Does certifying anti-bribery programmes add value?

Does certifying anti-bribery programmes add value?

Tue 04 Oct 2016

Earlier this month, on the eve of the publication of a new International Standard in bribery risk management, I joined a panel debate on the value of anti-bribery programme certification, hosted by Ethic Intelligence at the OECD in Paris.

The event was attended by a number of eminent counter-corruption experts and provided a rare opportunity to examine aspects of corruption usually addressed unilaterally, or otherwise left to academics.

The debate codified into two camps; those who viewed the ISO approach as unnecessary and those who, like me, believe a certifiable International Standard will add real value. My view may not surprise some as I Chair the British Standards Institution Anti-Bribery Committee and Head the UK delegation to the International Standards Organisation (ISO) creating the new International Standard – ISO 37001.

Currently, certifying bodies have created their own benchmarks often drawn from a wide range of anti-bribery best practice guidance issued by organisations such as the OECD, the International Chamber of Commerce and Transparency International, to name a few.
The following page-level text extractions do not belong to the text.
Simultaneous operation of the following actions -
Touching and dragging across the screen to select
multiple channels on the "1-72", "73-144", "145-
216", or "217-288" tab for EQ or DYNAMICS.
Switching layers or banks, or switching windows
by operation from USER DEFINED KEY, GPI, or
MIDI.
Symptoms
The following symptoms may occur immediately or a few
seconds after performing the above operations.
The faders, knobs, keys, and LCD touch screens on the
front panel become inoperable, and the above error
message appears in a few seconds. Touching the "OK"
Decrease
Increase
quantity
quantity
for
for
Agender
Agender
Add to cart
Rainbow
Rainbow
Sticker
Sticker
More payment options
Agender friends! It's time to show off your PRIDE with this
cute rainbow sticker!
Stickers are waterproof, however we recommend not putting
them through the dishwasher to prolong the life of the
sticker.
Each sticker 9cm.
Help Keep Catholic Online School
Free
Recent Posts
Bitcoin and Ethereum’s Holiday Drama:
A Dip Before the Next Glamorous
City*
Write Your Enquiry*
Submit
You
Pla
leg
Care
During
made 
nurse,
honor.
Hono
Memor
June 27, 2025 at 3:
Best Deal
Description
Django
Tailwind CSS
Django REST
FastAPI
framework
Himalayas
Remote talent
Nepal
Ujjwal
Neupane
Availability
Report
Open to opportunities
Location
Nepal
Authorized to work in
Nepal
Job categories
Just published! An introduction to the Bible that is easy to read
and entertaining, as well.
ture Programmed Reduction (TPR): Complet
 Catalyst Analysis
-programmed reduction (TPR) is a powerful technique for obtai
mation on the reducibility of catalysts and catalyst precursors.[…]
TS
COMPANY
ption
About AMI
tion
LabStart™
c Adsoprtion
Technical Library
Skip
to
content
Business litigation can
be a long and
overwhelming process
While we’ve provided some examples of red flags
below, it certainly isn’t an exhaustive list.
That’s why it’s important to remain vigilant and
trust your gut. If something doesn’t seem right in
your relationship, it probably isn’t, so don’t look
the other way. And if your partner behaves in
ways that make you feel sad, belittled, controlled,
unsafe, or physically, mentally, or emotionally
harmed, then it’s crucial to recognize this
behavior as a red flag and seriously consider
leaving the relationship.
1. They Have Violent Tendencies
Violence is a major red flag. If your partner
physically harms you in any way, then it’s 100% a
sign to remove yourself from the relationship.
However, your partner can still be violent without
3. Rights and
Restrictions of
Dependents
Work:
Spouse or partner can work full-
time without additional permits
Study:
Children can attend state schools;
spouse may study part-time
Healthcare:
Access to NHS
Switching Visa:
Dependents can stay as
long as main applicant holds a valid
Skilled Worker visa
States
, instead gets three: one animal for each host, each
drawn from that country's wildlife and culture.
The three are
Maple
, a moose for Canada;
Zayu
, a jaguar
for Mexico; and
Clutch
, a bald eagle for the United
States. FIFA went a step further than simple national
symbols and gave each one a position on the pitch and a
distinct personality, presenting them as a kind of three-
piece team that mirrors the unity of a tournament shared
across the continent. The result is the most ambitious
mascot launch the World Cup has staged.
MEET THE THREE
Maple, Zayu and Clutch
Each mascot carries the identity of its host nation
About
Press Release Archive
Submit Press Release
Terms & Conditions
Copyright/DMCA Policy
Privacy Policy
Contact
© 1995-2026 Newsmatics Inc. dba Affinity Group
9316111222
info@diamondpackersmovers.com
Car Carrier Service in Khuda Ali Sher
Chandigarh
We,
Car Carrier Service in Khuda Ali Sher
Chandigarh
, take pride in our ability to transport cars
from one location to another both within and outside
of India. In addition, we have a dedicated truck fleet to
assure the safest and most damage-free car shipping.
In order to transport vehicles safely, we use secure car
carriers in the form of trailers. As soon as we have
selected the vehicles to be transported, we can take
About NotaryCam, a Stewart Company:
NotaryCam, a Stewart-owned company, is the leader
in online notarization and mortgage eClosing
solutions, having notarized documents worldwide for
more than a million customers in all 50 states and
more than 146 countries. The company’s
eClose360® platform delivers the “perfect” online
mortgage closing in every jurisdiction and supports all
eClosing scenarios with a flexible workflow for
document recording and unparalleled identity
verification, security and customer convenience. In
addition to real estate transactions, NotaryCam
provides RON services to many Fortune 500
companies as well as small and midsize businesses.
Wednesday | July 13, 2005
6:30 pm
Uniquely, in the UK organisations have the opportunity to be certificated against British Standard 10500, the Anti-Bribery Management System.

Some better certification programmes also draw from the experience of anti-bribery practitioners, bribery case law in different jurisdictions and descriptions of a ‘compliance defence’ incorporated into a growing number of national criminal codes.

This lack of consistency in certification benchmarking of anti-bribery programmes, particularly outside of the UK, makes it difficult for organisations to provide assurance to investors, regulators and other stakeholders that the organisation genuinely manages the risk across all of its operations.

It is my view that there is a need for a universally accepted benchmark against which certifications take place and the new ISO standard will provide this.

ISO Standards are respected across the globe because of their global reach and wide adoption. When the ISO governing body met recently in China, President Xi Jinping made this point; “With the deepening of economic globalization, standardization is playing an increasingly important role in facilitating business transactions, supporting industrial development, promoting scientific progress, and regulating social governance,” he said. “Standards have become the common language of the world.”

The committee that created ISO 37001 spent considerable time debating the issue of quality of certification, forming a sub-group to consider the issue and to ensure alignment with ISO’s own guidance on conformity testing. Organisations that adopt ISO 37001 may choose to have their anti-bribery programmes self-certified, peer-certified, certified by a third party or not certified at all.

In the end the success or otherwise of ISO 37001 will come down to two factors;

  • the buy-in of an organisation to the concept of genuinely managing the risk of bribery occurring in its operations; and
  • the quality of any certification process.

There is a direct correlation between free market economics and poverty reduction. Anything that reduces corruption, including bribery, and supports the free market is a benefit to society at large. The debate on the value of certifying anti-bribery programmes will, no doubt, continue. As an instrument of enhancing free markets, I look forward to ISO 37001 becoming adopted by organisations around the world, whether their anti-bribery programmes are certified or not.